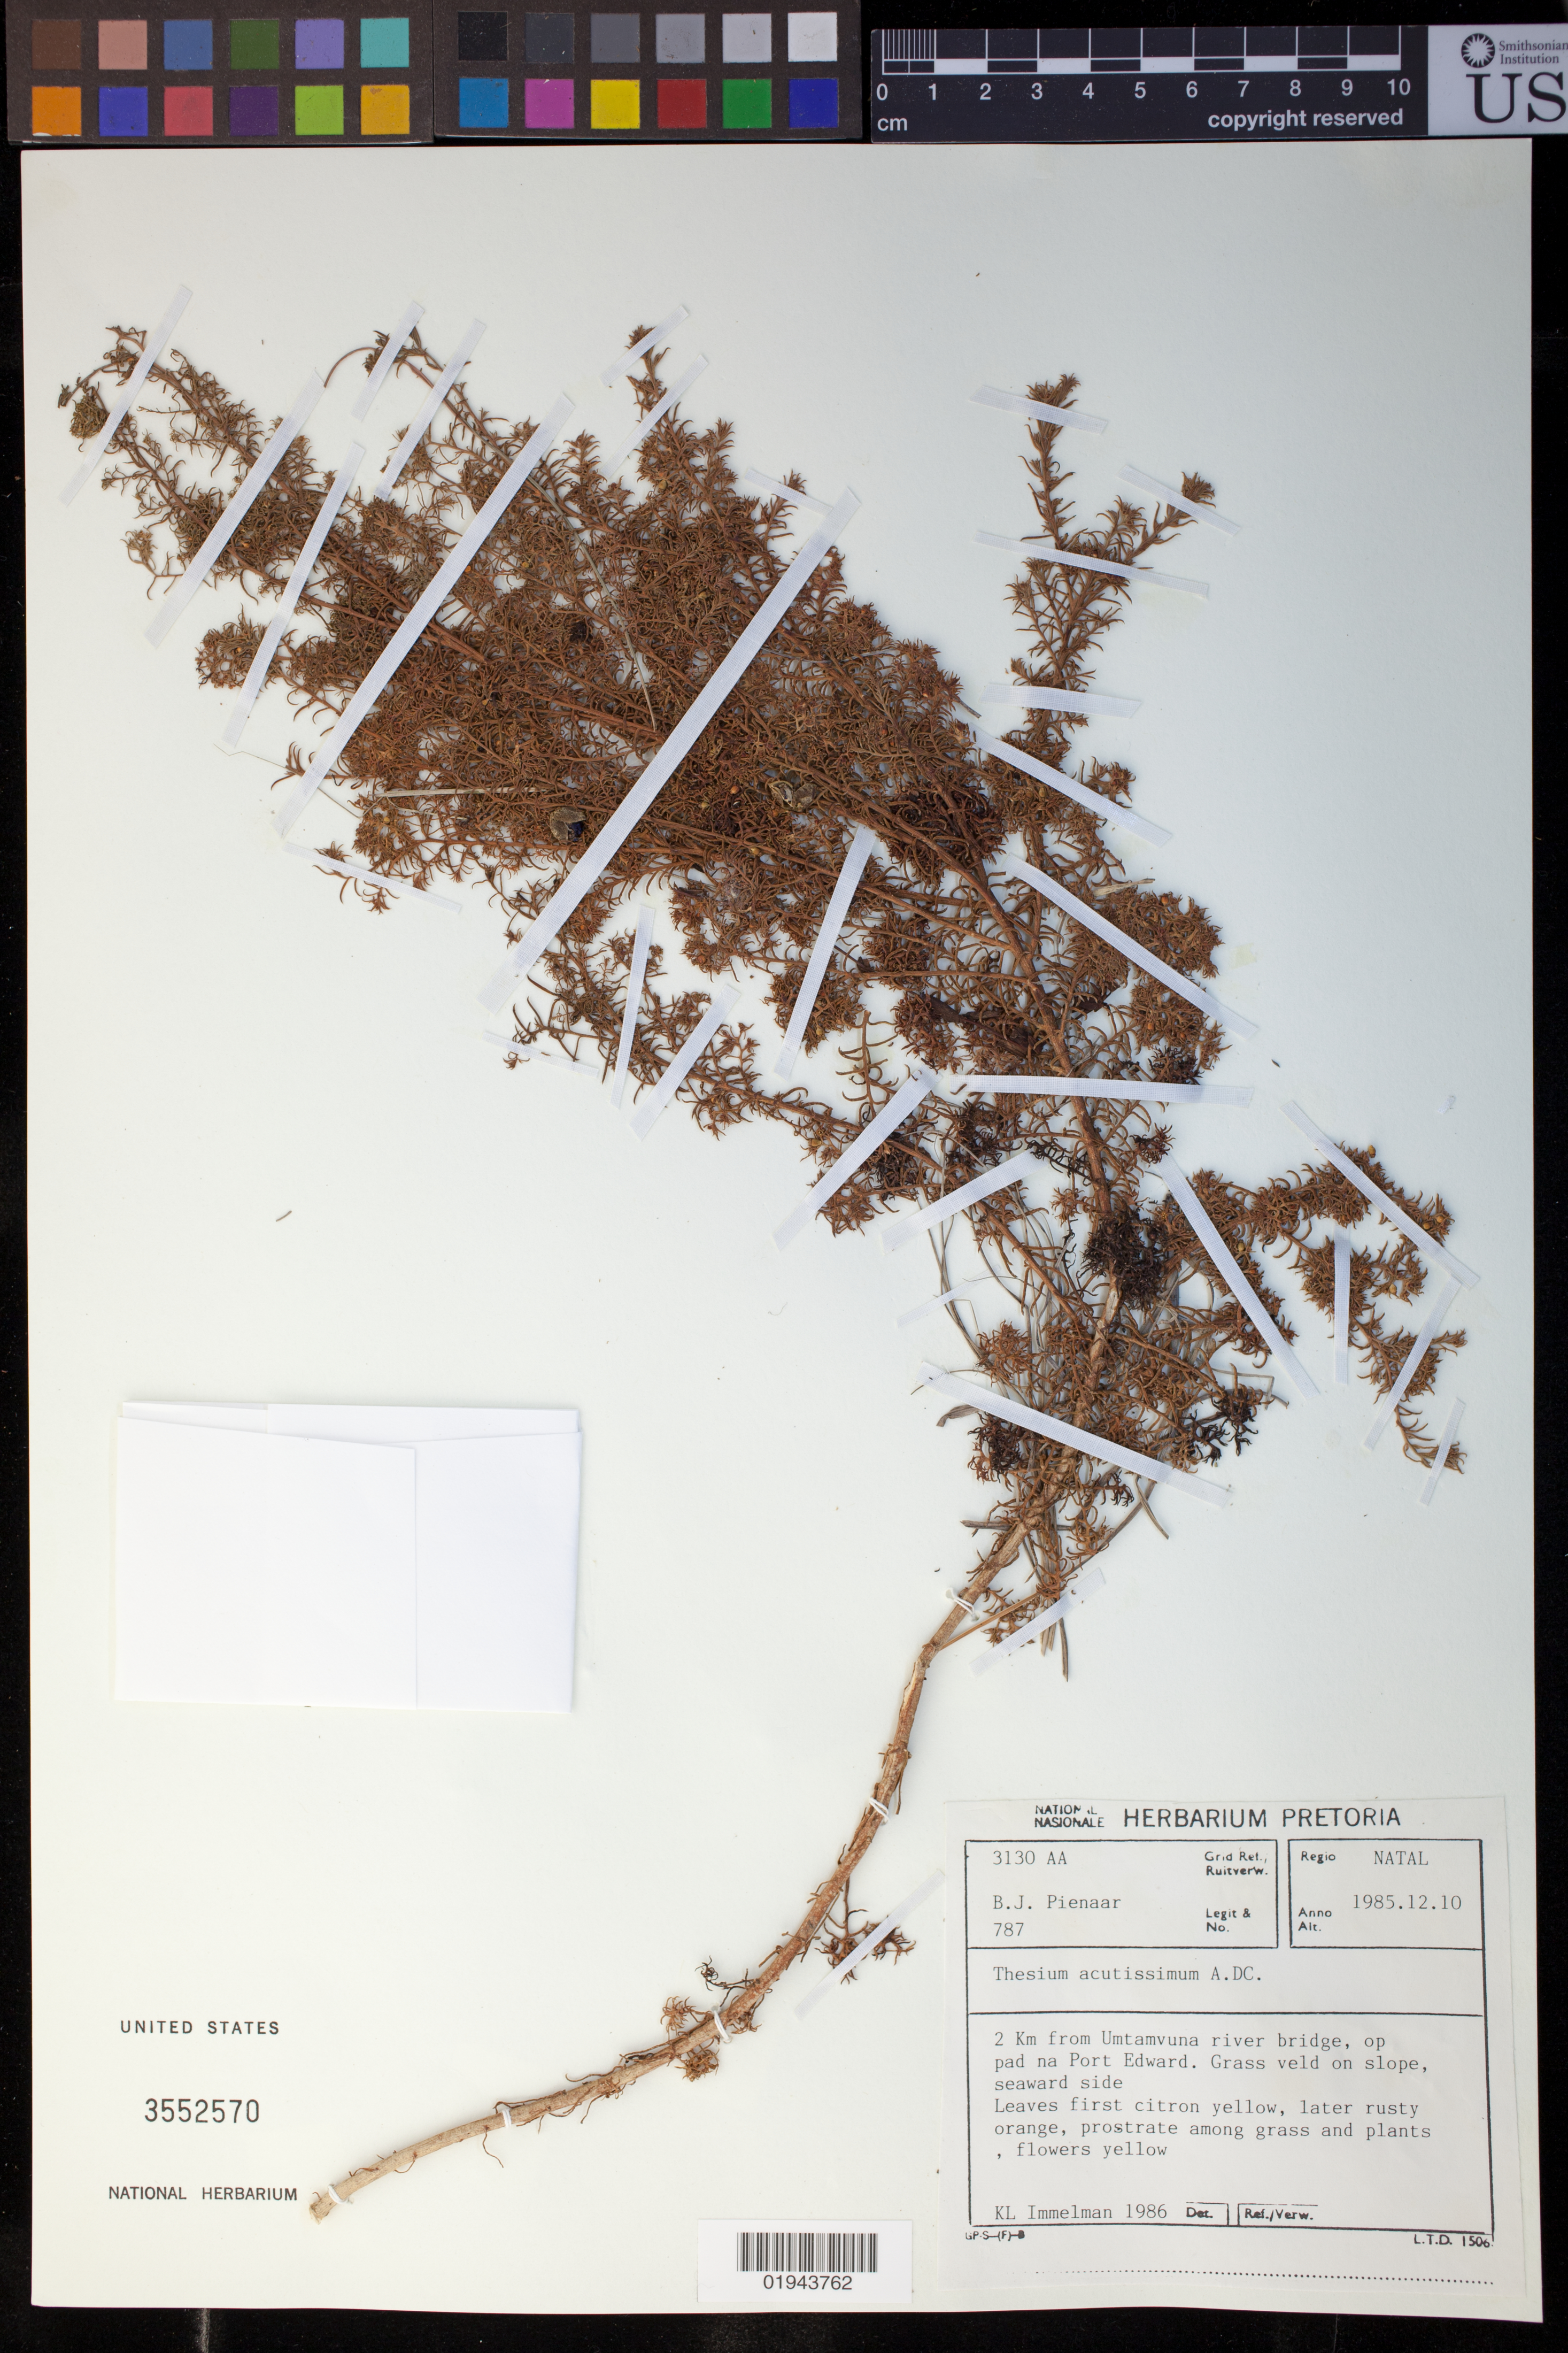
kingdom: Plantae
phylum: Tracheophyta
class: Magnoliopsida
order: Santalales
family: Thesiaceae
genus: Thesium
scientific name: Thesium acutissimum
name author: A. DC.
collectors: B. Pienaar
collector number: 787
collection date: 1985-12-10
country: South Africa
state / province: KwaZulu-Natal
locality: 2 Km from Umtamvuna river bridge, op pad na Port Edward.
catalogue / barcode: US 3552570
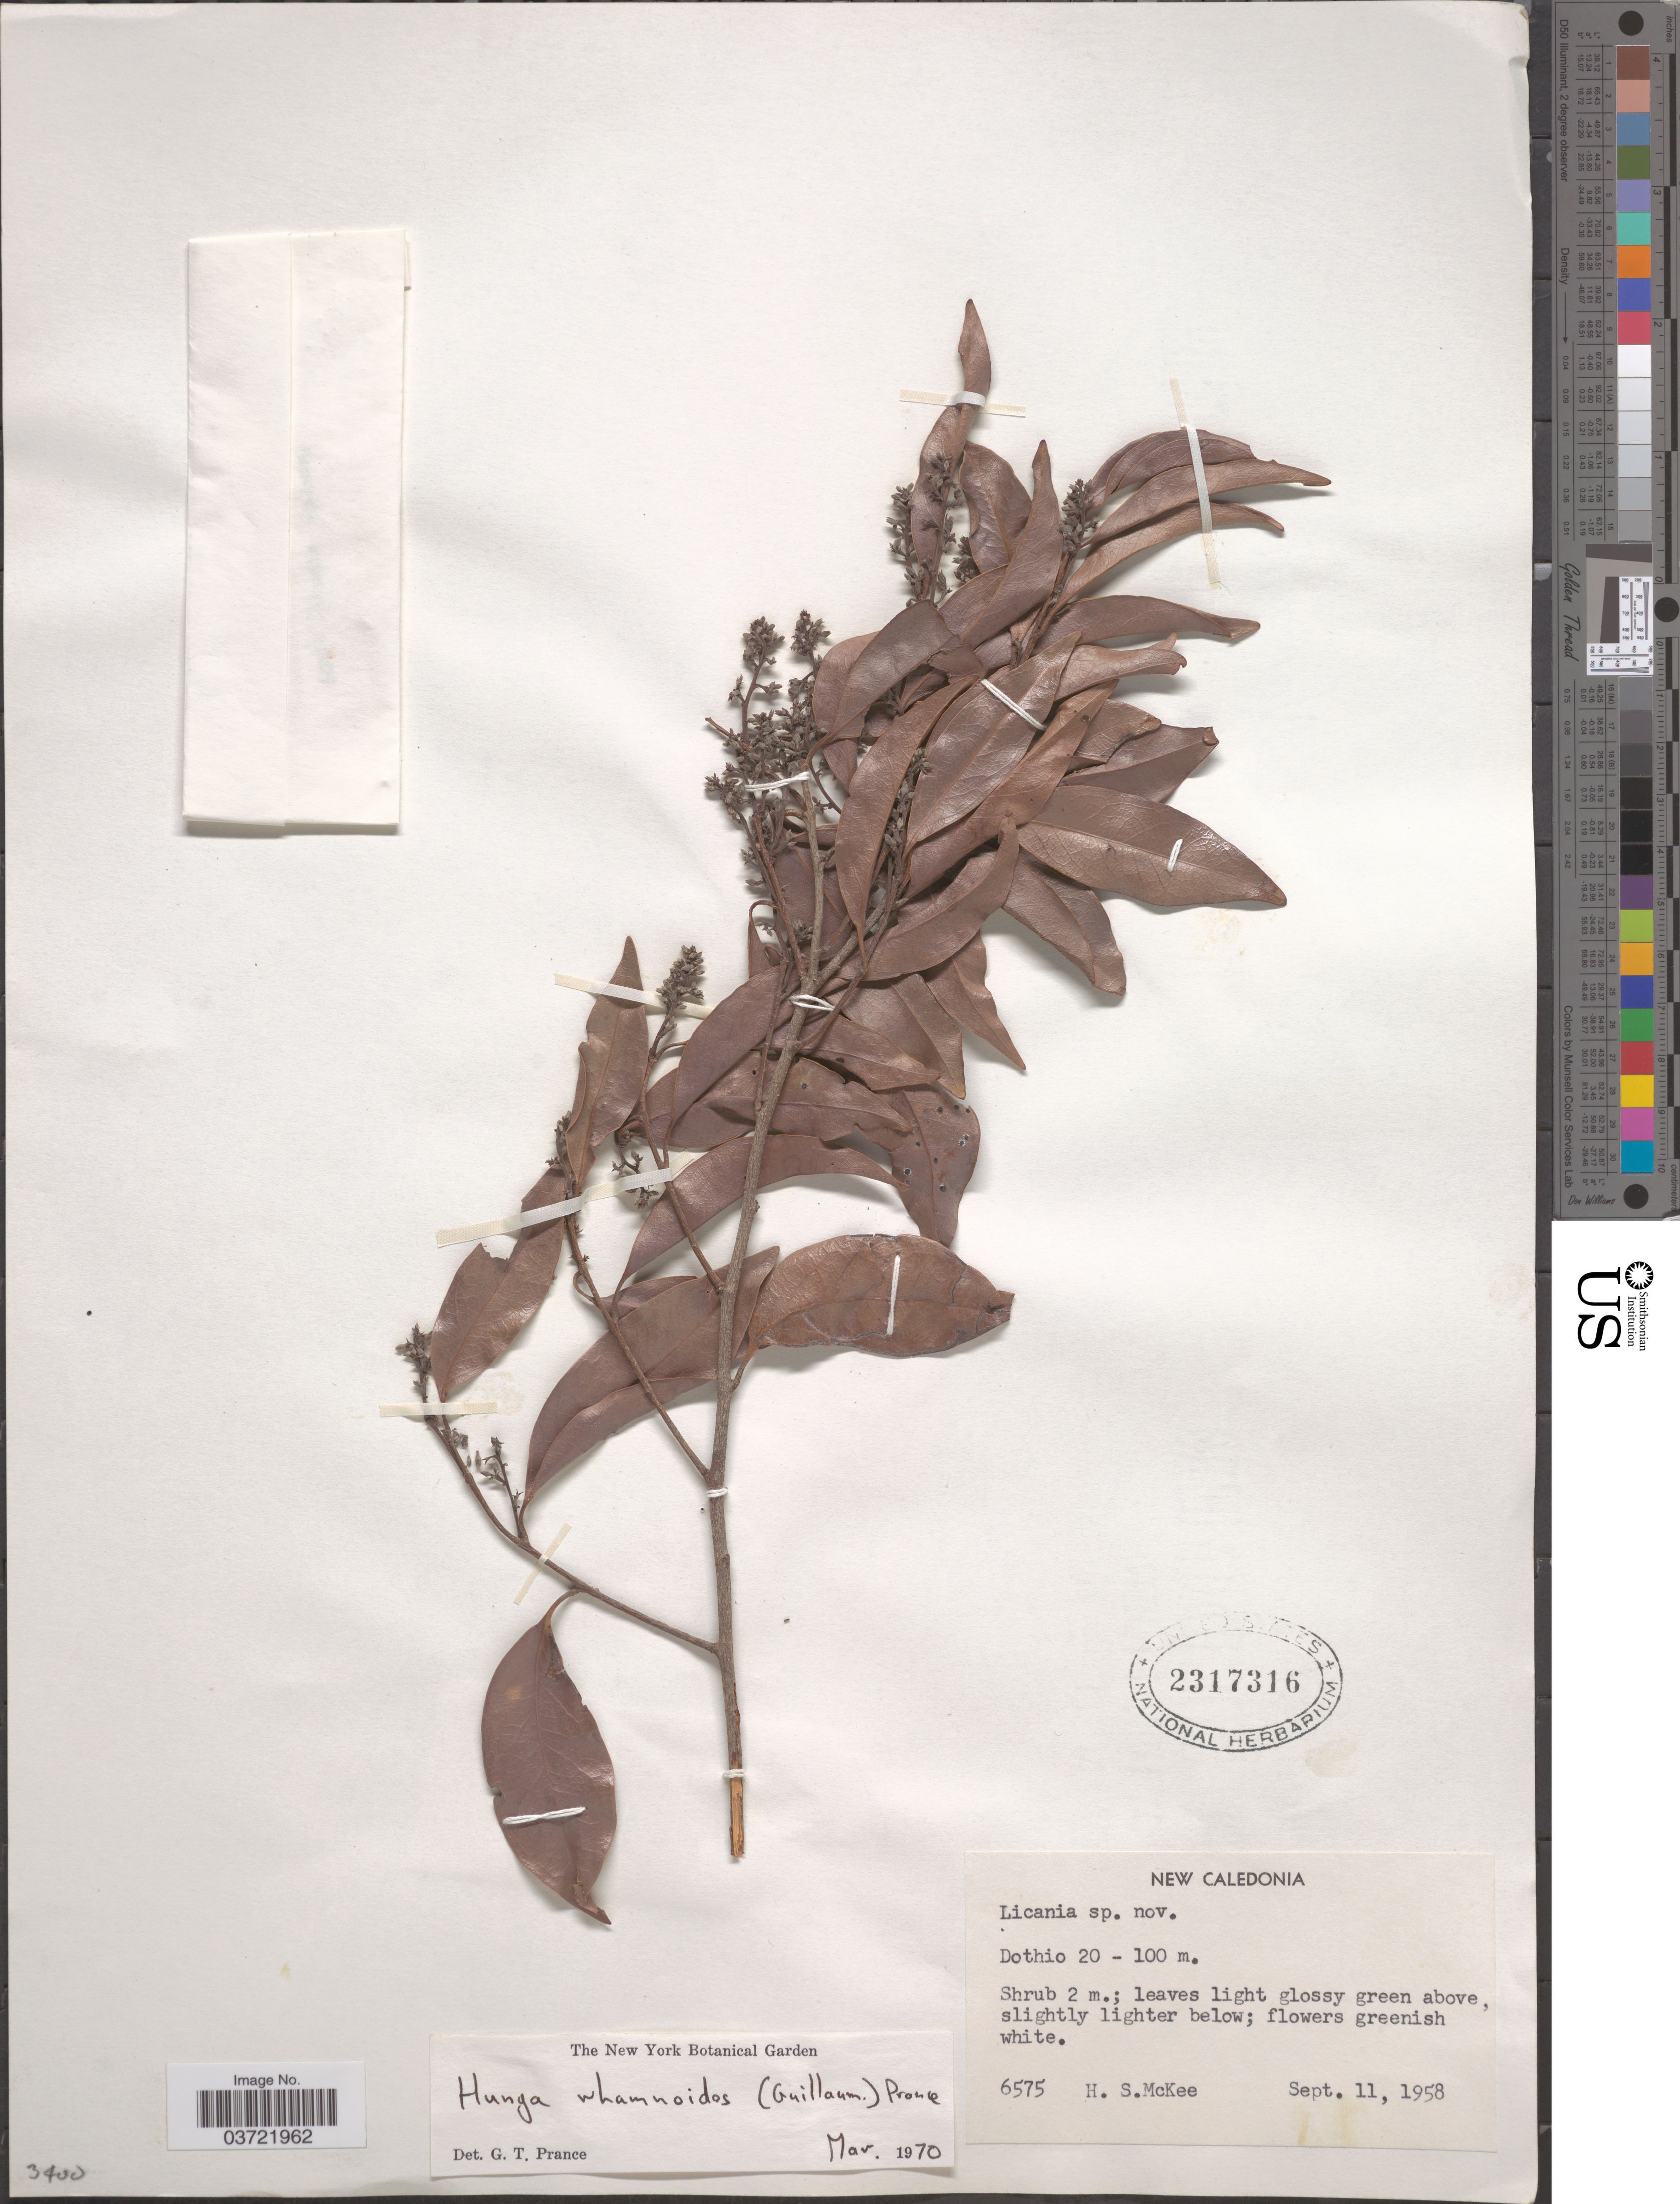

--

Reproduce word for word every line of text in the records above, leaving the pictures out of your answer.

kingdom: Plantae
phylum: Tracheophyta
class: Magnoliopsida
order: Santalales
family: Thesiaceae
genus: Thesium
scientific name: Thesium acutissimum
name author: A. DC.
collectors: B. Pienaar
collector number: 787
collection date: 1985-12-10
country: South Africa
state / province: KwaZulu-Natal
locality: 2 Km from Umtamvuna river bridge, op pad na Port Edward.
catalogue / barcode: US 3552570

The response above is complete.